The survey suggests black fathers may be more involved than whites or Hispanics with some activities, including homework, but Jones downplayed racial differences and said some were not statistically significant.
Men with at least some college education were generally more involved with their kids than less educated fathers.
The CDC did a similar survey in 2002 that showed slightly less father involvement. Previous CDC surveys relied only on mothers' responses about family life so aren't comparable.
A national parenting survey by University of Maryland researchers found that in 2000, married U.S. fathers spent about two hours weekly interacting with their kids aged 18 and younger, more than double the time spent in 1965.

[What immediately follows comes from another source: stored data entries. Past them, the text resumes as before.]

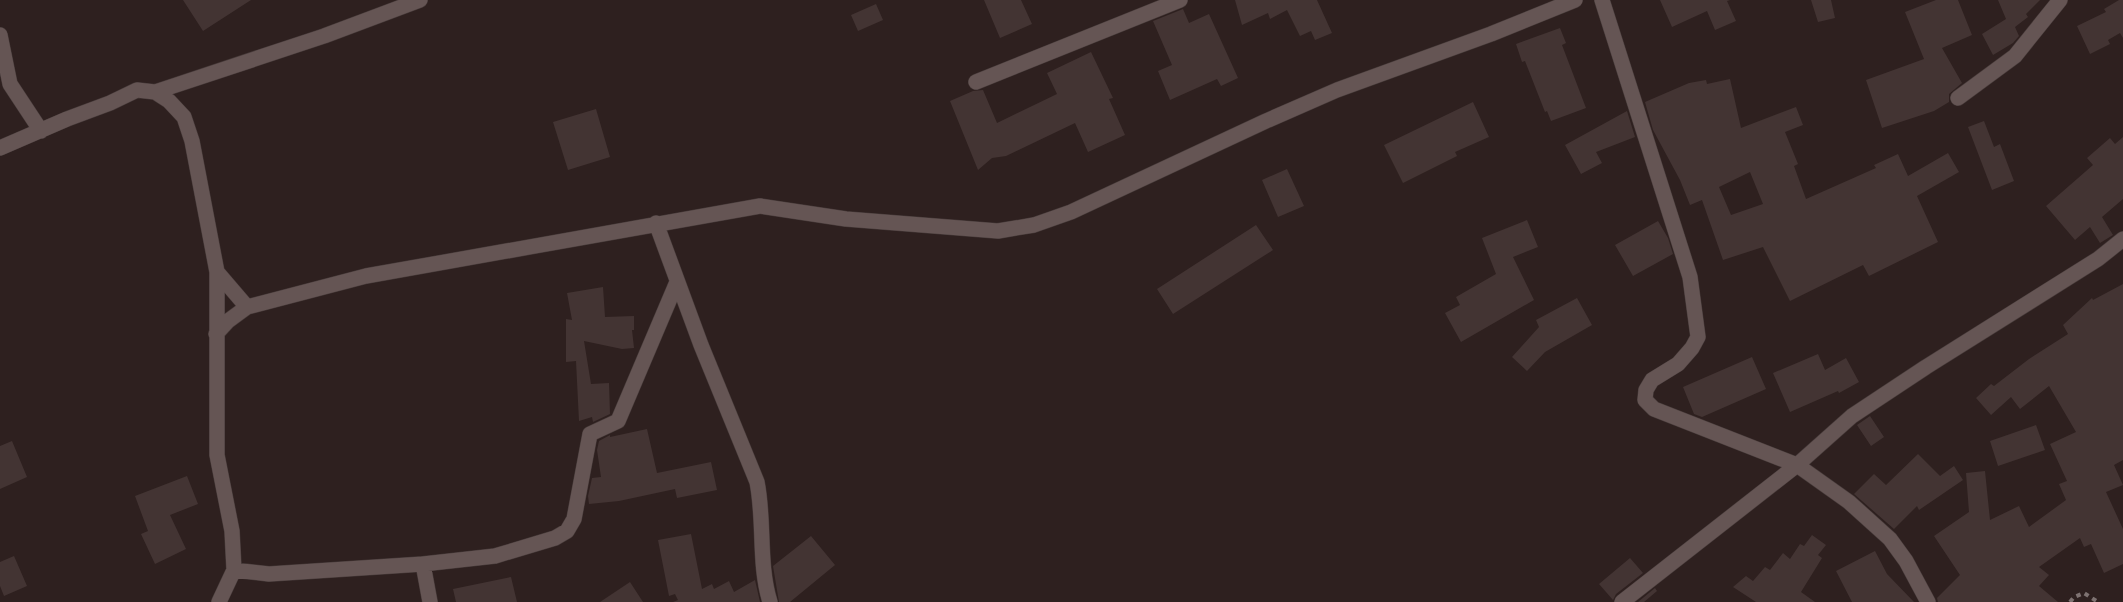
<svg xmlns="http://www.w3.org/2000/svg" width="2123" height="602" viewBox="0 0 2123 602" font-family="Figtree,sans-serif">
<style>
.building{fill:#433433;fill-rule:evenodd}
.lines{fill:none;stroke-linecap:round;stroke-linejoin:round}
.street-casing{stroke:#473b3a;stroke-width:16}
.path{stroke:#7e7271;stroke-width:4;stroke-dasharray:4.5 4.5;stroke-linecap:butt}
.street{stroke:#655554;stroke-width:15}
</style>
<rect width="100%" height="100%" fill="#2e201f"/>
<path class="building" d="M 183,0 L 251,0 L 203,31 Z
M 984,0 L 1021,0 L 1032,24 L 1000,38 Z
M 1235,0 L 1317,0 L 1332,33 L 1315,40 L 1311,31 L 1300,36 L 1287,10 L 1270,19 L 1268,13 L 1242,25 Z
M 1660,0 L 1730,0 L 1727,1 L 1736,21 L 1715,30 L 1707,11 L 1672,27 Z
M 1811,0 L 1831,0 L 1835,18 L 1818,22 Z
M 1936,0 L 1958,0 L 1972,35 L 1942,48 L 1962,83 L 1949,94 L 1949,102 L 1934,111 L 1882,128 L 1866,80 L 1924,59 L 1905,12 Z
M 1998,0 L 2040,0 L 2026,14 L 2028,17 L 2015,27 L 2019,36 L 2013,43 L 1993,55 L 1982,34 L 2006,19 Z
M 2119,0 L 2123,0 L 2123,38 L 2120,33 L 2108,40 L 2110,44 L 2090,54 L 2077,26 L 2106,12 L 2104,9 Z
M 876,4 L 883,20 L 858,31 L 851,15 Z
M 1183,9 L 1189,23 L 1209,14 L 1238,78 L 1221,86 L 1217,79 L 1170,100 L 1158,71 L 1172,65 L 1153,21 Z
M 1560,28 L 1566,43 L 1562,45 L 1586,108 L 1551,121 L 1547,111 L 1545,112 L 1525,61 L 1522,62 L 1516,44 Z
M 1091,52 L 1113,98 L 1109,99 L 1125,135 L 1088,152 L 1075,123 L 1006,156 L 992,158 L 978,170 L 950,101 L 973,91 L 983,90 L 997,123 L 1057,94 L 1047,73 Z
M 1730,79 L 1741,128 L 1796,107 L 1803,125 L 1785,132 L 1798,164 L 1794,166 L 1806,199 L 1876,168 L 1874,165 L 1898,154 L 1908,176 L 1948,153 L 1959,172 L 1917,196 L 1938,242 L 1869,276 L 1863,265 L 1790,301 L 1763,247 L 1723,260 L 1702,200 L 1690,205 L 1680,180 L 1653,130 L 1645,102 L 1689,83 L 1706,80 L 1707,84 ZM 1750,172 L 1763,204 L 1731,215 L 1719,187 Z
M 1473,102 L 1489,137 L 1455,152 L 1457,156 L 1403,183 L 1384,145 Z
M 596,109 L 610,157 L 568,170 L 553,122 Z
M 1627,111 L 1635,137 L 1596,152 L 1602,163 L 1581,174 L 1565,145 Z
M 1984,121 L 1994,147 L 2000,144 L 2014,181 L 1992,190 L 1968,127 Z
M 2123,137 L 2123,199 L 2102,217 L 2113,235 L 2100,243 L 2090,227 L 2075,240 L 2046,206 L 2093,165 L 2087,158 L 2110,138 L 2115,144 Z
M 1287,169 L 1304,206 L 1278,217 L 1262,180 Z
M 1527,220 L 1538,247 L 1513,257 L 1534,300 L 1461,342 L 1445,313 L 1460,305 L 1456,297 L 1496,274 L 1482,238 Z
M 1658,221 L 1668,238 L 1673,254 L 1633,276 L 1615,245 Z
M 1256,225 L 1273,250 L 1173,314 L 1157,289 Z
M 2123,284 L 2123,460 L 2114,465 L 2123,485 L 2106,492 L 2123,529 L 2123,564 L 2104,573 L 2091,544 L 2084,547 L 2080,538 L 2039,567 L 2049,575 L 2039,586 L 2058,602 L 1938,602 L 1937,598 L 1960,575 L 1934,536 L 1969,512 L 1966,473 L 1985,471 L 1990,520 L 2019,506 L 2029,527 L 2066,500 L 2059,484 L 2067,481 L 2050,444 L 2076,432 L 2049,386 L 2020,409 L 2011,397 L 1991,415 L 1976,398 L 1991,384 L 1994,386 L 2029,359 L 2068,334 L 2063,325 L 2092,298 L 2093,300 Z
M 603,287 L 605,317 L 634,316 L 634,330 L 632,330 L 634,348 L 622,349 L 584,341 L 591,384 L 609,383 L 610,414 L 593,422 L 592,417 L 579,421 L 576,361 L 566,362 L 566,319 L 572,320 L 567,293 Z
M 1577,298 L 1592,325 L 1545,352 L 1527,371 L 1512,357 L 1539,327 L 1536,320 Z
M 1818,354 L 1825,370 L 1846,358 L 1859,382 L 1839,393 L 1838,391 L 1790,412 L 1773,373 Z
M 1752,357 L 1766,389 L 1702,417 L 1694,414 L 1683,387 Z
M 1870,416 L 1884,437 L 1871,446 L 1857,425 Z
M 2036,425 L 2045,450 L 1998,466 L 1990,441 Z
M 647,429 L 657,473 L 711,462 L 717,490 L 677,498 L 675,489 L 619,501 L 589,504 L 588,496 L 592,478 L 601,477 L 597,450 L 599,441 L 610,435 L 610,437 Z
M 12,441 L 27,477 L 0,489 L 0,446 Z
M 1918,454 L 1940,476 L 1954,466 L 1963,480 L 1919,510 L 1917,506 L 1894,529 L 1854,494 L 1874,474 L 1886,485 Z
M 187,476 L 198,504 L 170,515 L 186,549 L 155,564 L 141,534 L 148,531 L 135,496 Z
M 691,534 L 702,589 L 712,584 L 714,589 L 729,581 L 734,592 L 755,580 L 760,602 L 673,602 L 678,600 L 675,594 L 669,596 L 658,540 Z
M 1812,535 L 1826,545 L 1818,555 L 1822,558 L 1801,592 L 1815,602 L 1756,602 L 1733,587 L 1746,576 L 1753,581 L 1765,567 L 1770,570 L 1783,553 L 1790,559 L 1800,544 L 1804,546 Z
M 811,536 L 835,565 L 790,602 L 779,602 L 773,566 Z
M 1875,551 L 1887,574 L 1914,602 L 1852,602 L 1836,571 Z
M 14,556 L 27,586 L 4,596 L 0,586 L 0,562 Z
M 1630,558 L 1643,573 L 1616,594 L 1613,600 L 1599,584 Z
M 511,577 L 517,602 L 456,602 L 453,589 Z
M 630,582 L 643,602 L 600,602 Z
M 1655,588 L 1657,591 L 1644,602 L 1638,602 Z"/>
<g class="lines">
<g class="street-casing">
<path id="street" d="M 1602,0 L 1690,277 L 1698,337 L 1692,348 L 1678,364 L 1652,380 L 1646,390 L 1645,400 L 1654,409 L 1797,465 L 1849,502 L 1890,539 L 1906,561 L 1928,602
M 0,35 L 10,84 L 41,131
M 976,82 L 1180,0
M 155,92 L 324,36 L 420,0
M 1958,98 L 2015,56 L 2060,0
M 0,148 L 67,119 L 110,103 L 137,90 L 155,92 L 169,101 L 184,117 L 192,141 L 217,272 L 217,455 L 232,531 L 234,570 L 219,602
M 656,223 L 701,345 L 757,482 C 765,522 758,563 770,602
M 217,272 L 247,307
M 216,334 L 228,321 L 247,307 L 366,276 L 760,206 L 846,219 L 998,231 L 1034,225 L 1071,212 L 1266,121 L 1337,90 L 1491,34 L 1575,0
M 423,564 L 430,602
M 234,570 L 269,574 L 423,564 L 495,556 L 555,538 L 567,531 L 574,519 L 590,434 L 618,421 L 677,282
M 1622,602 L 1797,465 L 1852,416 L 1926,367 L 2098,259 L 2123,239"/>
</g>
<path class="path" d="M 2070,602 L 2074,597 L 2084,593 L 2098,602"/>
<use href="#street" class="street"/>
</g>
</svg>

Dr. David Hill, a Wilmington, N.C., pediatrician and author of "Dad to Dad: Parenting Like a Pro," said the survey echoes what he's seen among his patients' fathers. Increasingly, fathers rather than mothers take their kids to the doctor, he said. Some "are anxious about changing a diaper," he said, but the study offers reassuring evidence "that everybody's doing this."
Men weren't asked about employment, or whether they were stay-at-home dads, who still are rare though their ranks have increased. Census numbers show almost 190,000 nationwide last year versus 93,000 in 2000. Those numbers only include men whose wives have been employed for at least one year
Loftus, the New York stay-at-home dad, said he feels lucky to be able to be such a hands-on father.
"I'm doing the most important job in the world," he said.